What YOU forget to mention in your little maths excursion under the qouted text above is that the f/# number also implicates that you have a reproduction scale. This indicates both that you're within Gaussian optics rules (as opposed to in microscopy, where angular aperture is the metric used) and that you have an Airy disc diameter that is constant with f/# on the image plane. A 50mm used on f/11 will give the same Airy disc size
on the sensor as a 100mm f/11 used on teh same sensor.
But the target magnification (reproduction ratio) is twice as high on the 100mm option, so you have:
-same Airy disc size on the sensor
-twice the reproduction ratio!
This means that if you shoot a side view of say "a car" from a distance where 50mm would give you a car length of 500 pixels on the image and a diffraction effect of maybe 3 pixel widths, using the 100mm lens at f/11 would give a car size on the sensor of 1000 pixels,
but still a diffraction effect of 3 pixels - and that means that you've halved the diffraction effect on the car, i.e halved the angular object referred diffraction.
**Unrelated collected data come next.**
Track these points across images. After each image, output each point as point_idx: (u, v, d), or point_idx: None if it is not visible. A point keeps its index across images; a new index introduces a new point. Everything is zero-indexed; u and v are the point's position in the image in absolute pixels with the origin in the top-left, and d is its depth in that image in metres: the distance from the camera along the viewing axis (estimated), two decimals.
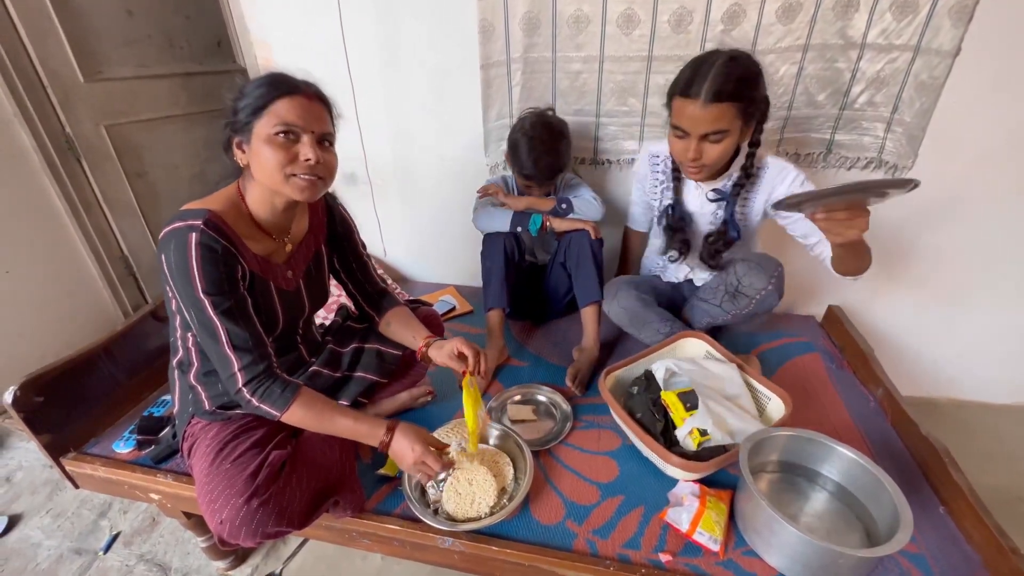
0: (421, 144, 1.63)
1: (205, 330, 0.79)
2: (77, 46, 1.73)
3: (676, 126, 1.03)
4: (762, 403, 1.11)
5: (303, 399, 0.84)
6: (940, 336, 1.62)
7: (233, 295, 0.79)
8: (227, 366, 0.80)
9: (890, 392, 1.18)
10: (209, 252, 0.76)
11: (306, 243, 0.97)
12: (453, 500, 0.95)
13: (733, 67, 0.97)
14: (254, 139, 0.78)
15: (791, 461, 1.00)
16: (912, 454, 1.07)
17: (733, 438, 0.97)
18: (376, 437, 0.88)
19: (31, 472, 1.51)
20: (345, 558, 1.24)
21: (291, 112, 0.77)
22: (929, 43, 1.21)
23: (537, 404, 1.26)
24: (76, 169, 1.81)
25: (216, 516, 0.80)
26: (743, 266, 1.15)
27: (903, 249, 1.50)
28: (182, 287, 0.77)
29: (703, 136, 1.01)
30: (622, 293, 1.29)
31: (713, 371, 1.11)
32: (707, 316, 1.26)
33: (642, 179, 1.32)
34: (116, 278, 1.99)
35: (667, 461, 0.95)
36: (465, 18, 1.37)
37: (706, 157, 1.03)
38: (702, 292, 1.29)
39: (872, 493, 0.88)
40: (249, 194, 0.85)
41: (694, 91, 0.97)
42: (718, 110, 0.97)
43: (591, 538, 0.91)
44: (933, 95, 1.25)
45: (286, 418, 0.84)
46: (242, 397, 0.82)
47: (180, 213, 0.79)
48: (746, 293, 1.14)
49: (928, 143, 1.32)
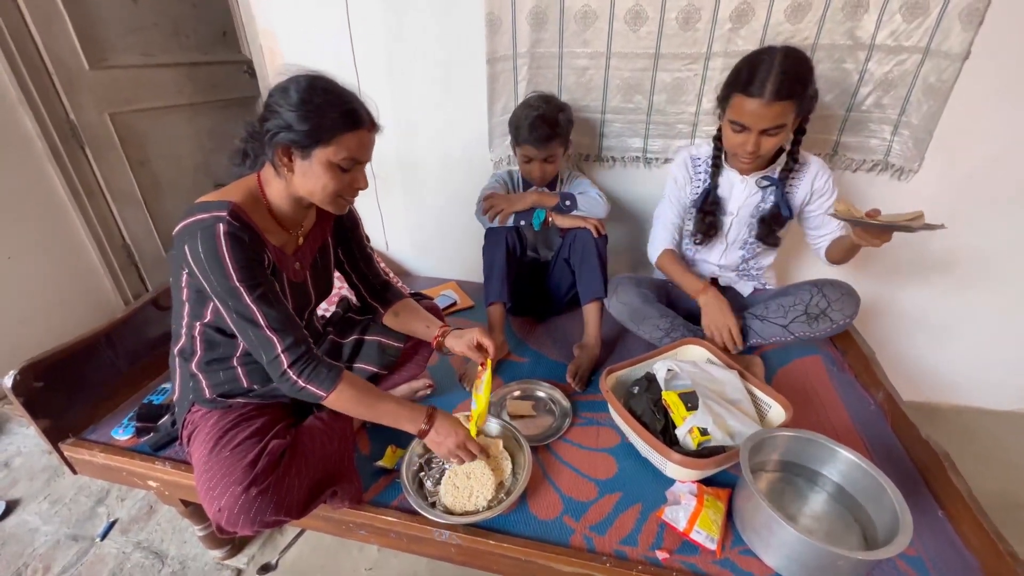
0: (425, 137, 1.63)
1: (243, 317, 0.79)
2: (82, 33, 1.73)
3: (735, 121, 1.10)
4: (763, 410, 1.10)
5: (347, 382, 0.85)
6: (942, 341, 1.62)
7: (265, 281, 0.81)
8: (270, 349, 0.81)
9: (891, 395, 1.18)
10: (238, 242, 0.76)
11: (313, 235, 0.97)
12: (451, 493, 0.95)
13: (793, 65, 1.03)
14: (313, 160, 0.79)
15: (791, 461, 0.99)
16: (912, 458, 1.07)
17: (733, 439, 0.96)
18: (417, 422, 0.91)
19: (30, 458, 1.51)
20: (341, 549, 1.24)
21: (359, 148, 0.81)
22: (939, 45, 1.20)
23: (537, 400, 1.26)
24: (79, 157, 1.81)
25: (215, 504, 0.80)
26: (834, 290, 1.17)
27: (906, 254, 1.50)
28: (216, 277, 0.76)
29: (763, 131, 1.07)
30: (623, 288, 1.32)
31: (715, 375, 1.11)
32: (759, 336, 1.25)
33: (682, 185, 1.31)
34: (118, 266, 1.99)
35: (667, 458, 0.95)
36: (472, 11, 1.36)
37: (762, 149, 1.11)
38: (761, 309, 1.27)
39: (872, 495, 0.88)
40: (270, 188, 0.85)
41: (757, 89, 1.03)
42: (780, 107, 1.04)
43: (588, 534, 0.91)
44: (941, 98, 1.25)
45: (330, 400, 0.84)
46: (287, 378, 0.82)
47: (201, 205, 0.78)
48: (832, 317, 1.17)
49: (935, 146, 1.31)
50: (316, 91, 0.77)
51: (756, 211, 1.28)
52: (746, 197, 1.26)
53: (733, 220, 1.29)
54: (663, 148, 1.48)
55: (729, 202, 1.28)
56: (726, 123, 1.14)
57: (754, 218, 1.28)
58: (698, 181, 1.30)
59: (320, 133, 0.77)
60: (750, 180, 1.24)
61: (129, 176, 1.97)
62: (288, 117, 0.76)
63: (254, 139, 0.84)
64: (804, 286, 1.23)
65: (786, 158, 1.21)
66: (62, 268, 1.82)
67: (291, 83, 0.78)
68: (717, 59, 1.32)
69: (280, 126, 0.77)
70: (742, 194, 1.26)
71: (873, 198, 1.44)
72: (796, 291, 1.23)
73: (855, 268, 1.56)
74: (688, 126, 1.43)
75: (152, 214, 2.08)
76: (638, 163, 1.53)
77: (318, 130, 0.77)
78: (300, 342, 0.83)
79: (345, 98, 0.79)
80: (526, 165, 1.37)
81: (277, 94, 0.78)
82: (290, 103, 0.76)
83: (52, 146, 1.71)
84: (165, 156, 2.10)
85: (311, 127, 0.76)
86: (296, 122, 0.76)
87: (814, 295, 1.20)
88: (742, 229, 1.31)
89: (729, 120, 1.12)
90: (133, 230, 2.02)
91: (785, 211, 1.23)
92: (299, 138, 0.77)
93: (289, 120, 0.76)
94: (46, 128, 1.69)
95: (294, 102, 0.76)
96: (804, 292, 1.21)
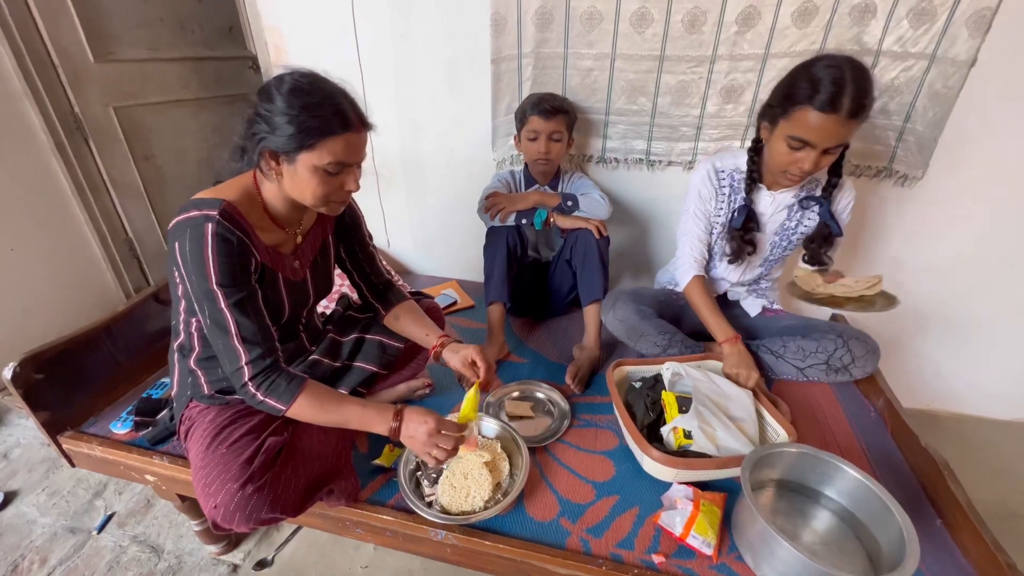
0: (429, 136, 1.63)
1: (215, 322, 0.78)
2: (89, 26, 1.74)
3: (797, 137, 1.00)
4: (768, 436, 1.05)
5: (308, 392, 0.83)
6: (943, 349, 1.61)
7: (245, 287, 0.79)
8: (235, 359, 0.80)
9: (891, 403, 1.17)
10: (225, 244, 0.75)
11: (314, 234, 0.97)
12: (448, 493, 0.95)
13: (865, 79, 0.95)
14: (298, 164, 0.77)
15: (793, 479, 0.97)
16: (911, 466, 1.06)
17: (718, 451, 0.95)
18: (385, 422, 0.86)
19: (28, 449, 1.51)
20: (337, 547, 1.24)
21: (345, 150, 0.77)
22: (945, 52, 1.20)
23: (535, 401, 1.25)
24: (84, 150, 1.81)
25: (211, 500, 0.80)
26: (860, 346, 1.10)
27: (908, 260, 1.49)
28: (196, 277, 0.76)
29: (826, 149, 0.99)
30: (619, 304, 1.27)
31: (724, 389, 1.08)
32: (771, 371, 1.21)
33: (707, 199, 1.23)
34: (120, 260, 1.99)
35: (645, 452, 0.95)
36: (477, 10, 1.36)
37: (820, 167, 1.03)
38: (778, 346, 1.22)
39: (877, 516, 0.85)
40: (266, 188, 0.85)
41: (831, 104, 0.94)
42: (853, 124, 0.96)
43: (584, 536, 0.91)
44: (947, 105, 1.24)
45: (291, 412, 0.83)
46: (247, 391, 0.81)
47: (194, 202, 0.78)
48: (853, 373, 1.11)
49: (940, 153, 1.31)
50: (298, 94, 0.74)
51: (781, 229, 1.22)
52: (772, 213, 1.21)
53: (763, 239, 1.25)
54: (666, 150, 1.48)
55: (762, 219, 1.21)
56: (781, 138, 1.03)
57: (778, 236, 1.23)
58: (722, 195, 1.22)
59: (303, 138, 0.74)
60: (778, 196, 1.19)
61: (133, 170, 1.97)
62: (271, 122, 0.74)
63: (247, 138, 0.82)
64: (829, 335, 1.14)
65: (827, 175, 1.15)
66: (65, 261, 1.82)
67: (273, 86, 0.75)
68: (722, 62, 1.31)
69: (264, 131, 0.75)
70: (769, 210, 1.21)
71: (877, 205, 1.44)
72: (820, 338, 1.14)
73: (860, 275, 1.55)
74: (692, 129, 1.43)
75: (155, 208, 2.08)
76: (641, 165, 1.52)
77: (301, 135, 0.74)
78: (266, 355, 0.81)
79: (331, 99, 0.76)
80: (531, 143, 1.35)
81: (261, 97, 0.76)
82: (272, 108, 0.74)
83: (56, 139, 1.71)
84: (169, 150, 2.10)
85: (293, 132, 0.74)
86: (278, 127, 0.74)
87: (839, 348, 1.12)
88: (764, 247, 1.26)
89: (788, 135, 1.01)
90: (136, 224, 2.02)
91: (836, 229, 1.16)
92: (281, 144, 0.75)
93: (272, 125, 0.74)
94: (51, 121, 1.69)
95: (276, 107, 0.74)
96: (828, 342, 1.13)
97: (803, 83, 0.98)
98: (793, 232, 1.21)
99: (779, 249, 1.25)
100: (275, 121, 0.74)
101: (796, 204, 1.18)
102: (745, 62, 1.29)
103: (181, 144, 2.15)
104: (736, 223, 1.19)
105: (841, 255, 1.52)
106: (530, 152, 1.37)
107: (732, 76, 1.32)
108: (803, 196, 1.17)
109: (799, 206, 1.18)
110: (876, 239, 1.49)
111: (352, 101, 0.79)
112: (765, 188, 1.18)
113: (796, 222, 1.20)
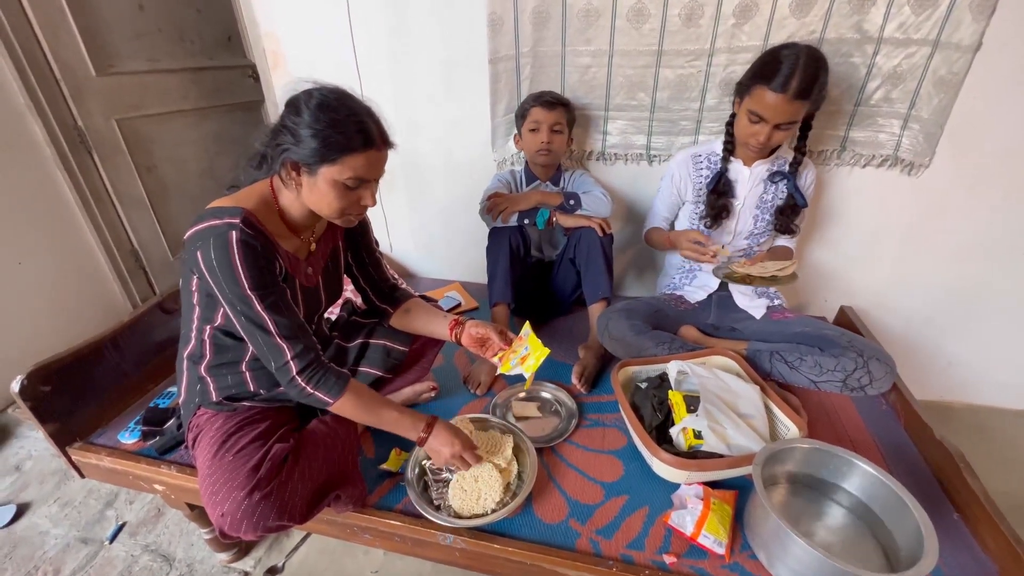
0: (428, 137, 1.62)
1: (253, 324, 0.79)
2: (89, 39, 1.75)
3: (753, 111, 1.13)
4: (779, 431, 1.04)
5: (354, 388, 0.86)
6: (955, 338, 1.58)
7: (276, 288, 0.81)
8: (279, 355, 0.81)
9: (903, 395, 1.16)
10: (250, 249, 0.76)
11: (325, 240, 0.98)
12: (459, 497, 0.94)
13: (815, 65, 1.07)
14: (319, 177, 0.79)
15: (806, 473, 0.95)
16: (925, 459, 1.05)
17: (730, 450, 0.94)
18: (416, 430, 0.91)
19: (40, 461, 1.52)
20: (347, 552, 1.24)
21: (366, 167, 0.80)
22: (949, 37, 1.18)
23: (542, 401, 1.25)
24: (87, 162, 1.82)
25: (217, 509, 0.80)
26: (880, 367, 1.08)
27: (917, 247, 1.47)
28: (228, 284, 0.77)
29: (777, 125, 1.12)
30: (612, 323, 1.25)
31: (731, 386, 1.07)
32: (783, 377, 1.17)
33: (678, 182, 1.35)
34: (126, 270, 2.00)
35: (654, 455, 0.93)
36: (474, 11, 1.35)
37: (772, 141, 1.16)
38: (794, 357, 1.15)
39: (893, 511, 0.84)
40: (284, 196, 0.86)
41: (782, 86, 1.06)
42: (799, 105, 1.09)
43: (594, 538, 0.90)
44: (952, 91, 1.22)
45: (337, 406, 0.85)
46: (295, 385, 0.82)
47: (213, 210, 0.78)
48: (868, 392, 1.10)
49: (946, 140, 1.28)
50: (325, 109, 0.76)
51: (761, 202, 1.30)
52: (751, 187, 1.29)
53: (741, 208, 1.30)
54: (667, 145, 1.46)
55: (737, 188, 1.29)
56: (743, 112, 1.16)
57: (759, 209, 1.30)
58: (699, 177, 1.31)
59: (326, 153, 0.76)
60: (755, 170, 1.27)
61: (136, 181, 1.98)
62: (296, 134, 0.76)
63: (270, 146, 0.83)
64: (849, 352, 1.10)
65: (794, 152, 1.26)
66: (71, 272, 1.84)
67: (302, 99, 0.77)
68: (721, 55, 1.30)
69: (289, 142, 0.77)
70: (747, 183, 1.28)
71: (883, 194, 1.42)
72: (839, 355, 1.10)
73: (867, 267, 1.54)
74: (692, 123, 1.41)
75: (159, 218, 2.10)
76: (642, 160, 1.51)
77: (324, 149, 0.76)
78: (309, 349, 0.83)
79: (356, 117, 0.78)
80: (533, 134, 1.34)
81: (288, 109, 0.79)
82: (299, 120, 0.76)
83: (60, 152, 1.73)
84: (171, 160, 2.12)
85: (317, 146, 0.76)
86: (303, 140, 0.76)
87: (858, 368, 1.09)
88: (748, 219, 1.31)
89: (748, 110, 1.14)
90: (141, 234, 2.04)
91: (800, 200, 1.26)
92: (305, 156, 0.77)
93: (297, 137, 0.76)
94: (54, 134, 1.70)
95: (302, 120, 0.76)
96: (848, 360, 1.09)
97: (764, 65, 1.11)
98: (771, 205, 1.30)
99: (762, 222, 1.31)
100: (300, 134, 0.76)
101: (768, 179, 1.28)
102: (744, 54, 1.28)
103: (182, 154, 2.16)
104: (709, 185, 1.29)
105: (849, 248, 1.52)
106: (532, 144, 1.36)
107: (731, 69, 1.31)
108: (774, 171, 1.27)
109: (769, 180, 1.28)
110: (883, 229, 1.47)
111: (377, 120, 0.81)
112: (741, 162, 1.28)
113: (772, 195, 1.29)
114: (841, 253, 1.54)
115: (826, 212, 1.49)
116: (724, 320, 1.35)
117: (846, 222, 1.48)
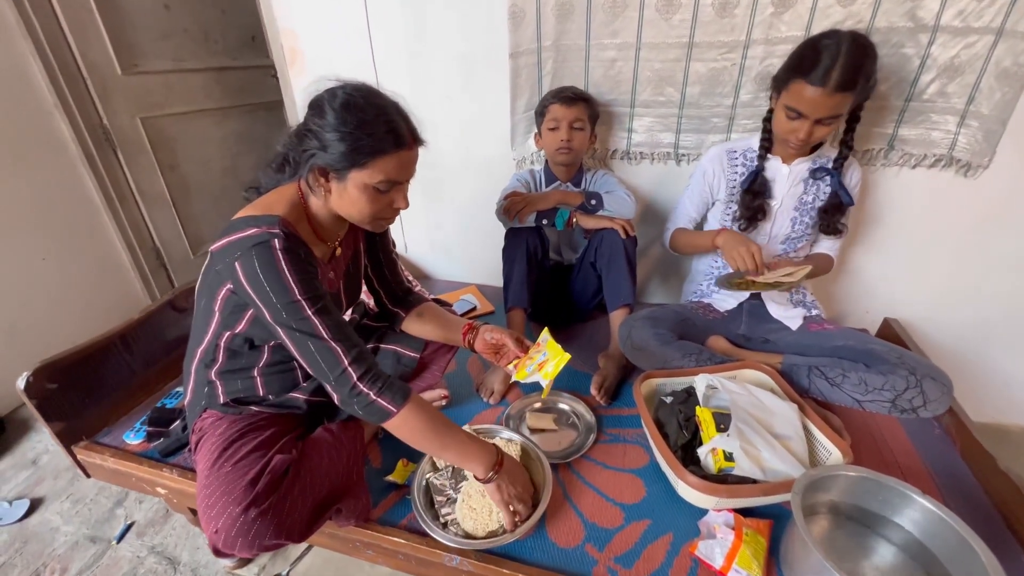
0: (446, 135, 1.58)
1: (303, 332, 0.75)
2: (116, 39, 1.77)
3: (791, 107, 1.05)
4: (819, 456, 0.94)
5: (418, 399, 0.81)
6: (1012, 356, 1.45)
7: (323, 293, 0.78)
8: (335, 362, 0.76)
9: (959, 418, 1.05)
10: (295, 256, 0.74)
11: (346, 243, 0.95)
12: (469, 517, 0.88)
13: (860, 54, 0.97)
14: (349, 182, 0.75)
15: (853, 504, 0.86)
16: (987, 491, 0.94)
17: (764, 474, 0.85)
18: (484, 465, 0.85)
19: (56, 456, 1.53)
20: (353, 563, 1.19)
21: (397, 169, 0.76)
22: (1015, 25, 1.07)
23: (559, 413, 1.18)
24: (112, 160, 1.84)
25: (212, 524, 0.75)
26: (935, 387, 0.97)
27: (973, 256, 1.35)
28: (276, 294, 0.73)
29: (818, 120, 1.03)
30: (635, 331, 1.17)
31: (766, 403, 0.98)
32: (821, 394, 1.08)
33: (711, 178, 1.26)
34: (147, 268, 2.02)
35: (680, 478, 0.85)
36: (494, 4, 1.31)
37: (814, 138, 1.07)
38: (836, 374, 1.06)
39: (953, 551, 0.74)
40: (312, 202, 0.82)
41: (819, 78, 0.98)
42: (840, 98, 0.99)
43: (612, 566, 0.83)
44: (1017, 85, 1.11)
45: (399, 419, 0.78)
46: (357, 393, 0.76)
47: (247, 219, 0.75)
48: (920, 415, 0.99)
49: (1008, 139, 1.17)
50: (351, 109, 0.72)
51: (800, 204, 1.20)
52: (789, 187, 1.19)
53: (778, 210, 1.21)
54: (696, 144, 1.38)
55: (775, 187, 1.20)
56: (780, 107, 1.08)
57: (798, 211, 1.21)
58: (733, 174, 1.22)
59: (355, 157, 0.73)
60: (795, 169, 1.18)
61: (159, 179, 2.00)
62: (322, 138, 0.72)
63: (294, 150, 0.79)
64: (899, 370, 1.00)
65: (840, 147, 1.15)
66: (93, 269, 1.86)
67: (326, 100, 0.73)
68: (757, 47, 1.21)
69: (315, 147, 0.73)
70: (786, 183, 1.19)
71: (934, 197, 1.30)
72: (888, 372, 1.00)
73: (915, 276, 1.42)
74: (724, 120, 1.33)
75: (181, 216, 2.11)
76: (669, 160, 1.43)
77: (353, 154, 0.72)
78: (365, 354, 0.78)
79: (385, 116, 0.74)
80: (552, 132, 1.28)
81: (312, 111, 0.74)
82: (324, 123, 0.72)
83: (86, 150, 1.75)
84: (194, 159, 2.14)
85: (345, 151, 0.72)
86: (330, 144, 0.72)
87: (910, 387, 0.98)
88: (785, 222, 1.22)
89: (785, 105, 1.06)
90: (163, 232, 2.06)
91: (846, 198, 1.16)
92: (332, 161, 0.73)
93: (323, 142, 0.72)
94: (80, 132, 1.73)
95: (327, 122, 0.72)
96: (898, 379, 0.98)
97: (802, 57, 1.02)
98: (811, 207, 1.20)
99: (800, 225, 1.22)
100: (326, 138, 0.72)
101: (810, 177, 1.19)
102: (783, 46, 1.19)
103: (205, 153, 2.18)
104: (744, 184, 1.20)
105: (896, 256, 1.41)
106: (551, 142, 1.30)
107: (768, 62, 1.22)
108: (815, 168, 1.18)
109: (812, 178, 1.18)
110: (934, 235, 1.35)
111: (405, 116, 0.77)
112: (779, 159, 1.19)
113: (813, 196, 1.20)
114: (886, 261, 1.43)
115: (870, 216, 1.38)
116: (756, 331, 1.25)
117: (892, 227, 1.37)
Doubled the optically limited usable target resolution - since you doubled the entry pupil size.... (50/11 = 4.5mm pupil, 100/11 = 9mm pupil)
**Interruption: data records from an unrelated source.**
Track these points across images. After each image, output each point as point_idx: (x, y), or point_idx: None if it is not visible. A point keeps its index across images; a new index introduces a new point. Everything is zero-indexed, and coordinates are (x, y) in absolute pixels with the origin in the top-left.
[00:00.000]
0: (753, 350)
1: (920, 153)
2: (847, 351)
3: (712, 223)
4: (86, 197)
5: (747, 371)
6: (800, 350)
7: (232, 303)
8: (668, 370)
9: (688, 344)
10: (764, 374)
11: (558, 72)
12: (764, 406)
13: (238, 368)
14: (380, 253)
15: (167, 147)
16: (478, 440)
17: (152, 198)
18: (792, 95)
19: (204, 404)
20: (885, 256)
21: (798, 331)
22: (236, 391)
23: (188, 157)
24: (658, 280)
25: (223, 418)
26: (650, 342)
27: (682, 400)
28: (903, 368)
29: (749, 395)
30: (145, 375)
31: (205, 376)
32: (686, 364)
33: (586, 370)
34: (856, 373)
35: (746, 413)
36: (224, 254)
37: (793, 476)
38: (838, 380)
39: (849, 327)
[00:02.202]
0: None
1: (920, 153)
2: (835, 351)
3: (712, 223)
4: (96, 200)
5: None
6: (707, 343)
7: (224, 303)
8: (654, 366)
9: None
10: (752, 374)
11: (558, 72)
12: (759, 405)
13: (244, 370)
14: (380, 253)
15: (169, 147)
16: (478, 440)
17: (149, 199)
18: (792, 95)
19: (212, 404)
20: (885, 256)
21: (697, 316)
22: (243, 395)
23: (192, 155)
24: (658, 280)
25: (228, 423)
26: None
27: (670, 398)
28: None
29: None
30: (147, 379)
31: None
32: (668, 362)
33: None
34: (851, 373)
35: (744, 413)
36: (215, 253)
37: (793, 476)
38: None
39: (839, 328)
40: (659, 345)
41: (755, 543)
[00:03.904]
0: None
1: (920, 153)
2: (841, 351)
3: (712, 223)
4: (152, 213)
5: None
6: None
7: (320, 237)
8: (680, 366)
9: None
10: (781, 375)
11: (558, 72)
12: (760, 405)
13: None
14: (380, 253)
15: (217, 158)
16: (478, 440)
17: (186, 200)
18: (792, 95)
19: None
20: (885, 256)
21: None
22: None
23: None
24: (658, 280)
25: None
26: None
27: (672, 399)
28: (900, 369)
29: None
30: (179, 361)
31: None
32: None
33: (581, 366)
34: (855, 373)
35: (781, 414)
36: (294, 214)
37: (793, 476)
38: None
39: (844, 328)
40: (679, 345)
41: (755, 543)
Diffraction and Airy disc size are linearly scaled
by the same constant since the angular diffraction in front of the lens depends on the entry pupil diameter and nothing else (until you hit the Gaussian model limit, see angular aperture). If the airy disc covers, say, a one inch detail on an object far away, the SAME one inch detail will be covered by the exact same relative Airy disc, no matter what magnification/resolution you inspect the projection with in the image plane.
This isn't actually very hard to see in reality (
most of us do have a zoom lens available I suppose?)
Take one shot at say
100mm and F11 of a distant object. With the same camera, directly after that take another shot aimed at the same target from the same distance, but now with
200mm and F22. They both have the same entrance pupil diameter (9mm), and they're both into diffraction limited range on most modern sensors.
Which of the two will have the highest target resolution?
Since one has twice the target
reproduction ratio or magnification we need to either downsample the 200mm image or upsample the 100mm image to compare them at equal size presentation. And unless your aperture calibration is seriously off on the lens you use, the 200mm F22 shot will have equal or better target resolution!
Don't doubt, try for yourself.In astro (which is a purely Gaussian limited application with ordinary systems, with infinity focus targets) this is
extremely important, since the angular resolution in front of the lens
is determined by the entrance pupil. NOTHING you do behind that can make things better, in any way. It doesn't matter what focal length you use, the entrance pupil determines how small the (infinity distance) details you can accurately resolve
optically is. Within practical limits of course, but this depends more on lens manufacturing and smallest available pixel size with good performance. You won't find many spectacularly detailed shots of the moon taken with a 24mm lens.
Keeping the entrance pupil constant: If you use a shorter focal length you get a smaller reproduction ratio, and you need smaller pixels to accurately resolve the optical projection image. Use a longer focal lens, and you can use larger pixels. It will not in any way have an effect on the object space angular resolution of the system, you just adapt the sensor resolution to fit the optical resolution.
So: You get the same optical far-field target resolution (again using the elusive "perfect" TC) if you use a 400/4.0 with 2x TC, as if you use an 800/8.0 on the same camera, or indeed as you do if you use a 400/4.0 on a half size (quarter area) sensor with the same amount of pixels. Diffraction limitation of the target does not change, light energy per pixel captured per second does not change.